In her quest she passed down the hall and to Pollard’s office at the front of the house. The room was by no means private; she had gone into it many times before; sometimes it was used as a sitting room. She had thought that her uncle was in it, but when she came to the open door she saw that it was empty.
She went to the long table at which Pollard wrote his few letters. Upon one end of it, at the far end from the pen and ink, were some books and old magazines, piled carelessly. Yesterday she had seen here a fairly recent novel the title of which promised her an interesting story. A glance showed her the book, lying open, where Pollard had evidently been reading it. And in the same careless glance she saw something else which sent the blood into her face and made her turn swiftly, apprehensively, toward the door.
There, beside Pollard’s chair, was his waste paper basket, filled to overflowing with crumpled papers. And, thrusting upward through the papers, catching her eye because the papers were white and it was another colour, was a long, yellow envelope. An envelope exactly like the one in which Mr. Templeton had put the bank notes she was to carry to her uncle!
Obeying her swift impulse she stepped to the basket and drew the envelope out. It was not only like the one she knew, yellow and cloth lined, but it was the same one! She knew that beyond a hint of doubt. For she remembered how, while sealing the thing for her, Mr. Templeton had laid it down on his table, upon his ink-wet pen, how he had carelessly blotted it. And here was the blot!

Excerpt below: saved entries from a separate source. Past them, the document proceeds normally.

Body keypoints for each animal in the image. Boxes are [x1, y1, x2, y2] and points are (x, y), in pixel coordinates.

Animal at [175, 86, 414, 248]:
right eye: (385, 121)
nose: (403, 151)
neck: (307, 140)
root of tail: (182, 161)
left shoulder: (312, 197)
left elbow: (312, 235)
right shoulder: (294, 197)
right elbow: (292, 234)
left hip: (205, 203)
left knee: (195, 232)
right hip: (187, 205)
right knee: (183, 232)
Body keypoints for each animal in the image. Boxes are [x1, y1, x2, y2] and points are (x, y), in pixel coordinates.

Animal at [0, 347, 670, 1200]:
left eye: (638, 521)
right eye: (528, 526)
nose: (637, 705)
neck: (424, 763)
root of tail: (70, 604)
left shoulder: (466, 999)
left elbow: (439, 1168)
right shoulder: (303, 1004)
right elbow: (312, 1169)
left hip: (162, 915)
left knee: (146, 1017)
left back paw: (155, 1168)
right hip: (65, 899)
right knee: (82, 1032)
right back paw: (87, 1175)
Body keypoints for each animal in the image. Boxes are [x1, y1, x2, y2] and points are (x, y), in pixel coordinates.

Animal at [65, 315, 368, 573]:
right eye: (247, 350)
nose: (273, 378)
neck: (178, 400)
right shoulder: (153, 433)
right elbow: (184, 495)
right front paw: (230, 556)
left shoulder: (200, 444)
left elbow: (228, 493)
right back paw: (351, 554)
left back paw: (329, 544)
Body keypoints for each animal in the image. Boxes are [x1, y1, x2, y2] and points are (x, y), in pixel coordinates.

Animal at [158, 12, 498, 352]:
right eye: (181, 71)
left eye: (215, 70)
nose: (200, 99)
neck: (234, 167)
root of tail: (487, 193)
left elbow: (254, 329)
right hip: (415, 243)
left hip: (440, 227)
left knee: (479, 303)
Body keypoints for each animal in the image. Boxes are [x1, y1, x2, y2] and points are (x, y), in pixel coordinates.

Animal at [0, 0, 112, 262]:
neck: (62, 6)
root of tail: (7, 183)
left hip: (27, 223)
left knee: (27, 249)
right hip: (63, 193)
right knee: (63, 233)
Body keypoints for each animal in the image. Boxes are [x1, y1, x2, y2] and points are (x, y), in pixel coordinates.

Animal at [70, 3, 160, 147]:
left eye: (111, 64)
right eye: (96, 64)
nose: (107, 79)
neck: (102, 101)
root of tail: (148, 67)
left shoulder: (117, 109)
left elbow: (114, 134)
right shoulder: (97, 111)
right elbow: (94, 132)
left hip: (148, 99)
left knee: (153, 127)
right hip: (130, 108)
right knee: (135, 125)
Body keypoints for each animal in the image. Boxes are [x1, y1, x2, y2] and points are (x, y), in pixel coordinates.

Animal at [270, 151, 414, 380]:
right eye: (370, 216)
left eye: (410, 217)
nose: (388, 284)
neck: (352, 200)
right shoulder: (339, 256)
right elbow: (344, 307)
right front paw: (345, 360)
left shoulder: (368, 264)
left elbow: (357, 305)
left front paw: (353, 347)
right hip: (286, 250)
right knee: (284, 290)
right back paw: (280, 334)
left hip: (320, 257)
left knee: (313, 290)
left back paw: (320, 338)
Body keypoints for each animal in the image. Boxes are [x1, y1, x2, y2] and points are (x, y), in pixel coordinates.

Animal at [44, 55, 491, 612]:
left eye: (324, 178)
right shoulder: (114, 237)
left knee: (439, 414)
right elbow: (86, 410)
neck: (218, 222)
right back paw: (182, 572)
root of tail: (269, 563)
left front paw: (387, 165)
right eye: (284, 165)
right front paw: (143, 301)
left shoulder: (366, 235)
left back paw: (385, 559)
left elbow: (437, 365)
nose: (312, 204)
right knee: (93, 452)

She came swiftly around the table. Her back was toward the open door. And....
Henry Pollard was standing behind her, watching her! She did not see him, she could not be sure that she had heard his soft step on the hall carpet, but she knew that he was there. She seemed to sense his presence with the subtle sixth sense.
CHAPTER XXIII
WARNING
She felt her heart beating wildly ... if at that second he had spoken to her she could not have found immediate voice in answer were it to save her life. But further, she knew that if he gave her one second longer she could control herself. For the first time it came upon her in a flash that she had a personal interest in what these men did. They sought to play her for their dupe, their fool; they counted upon making her a sort of innocent accomplice, they dared to count upon her to help them. To make their own positions safe they were dragging her into the dirty mess that they had made.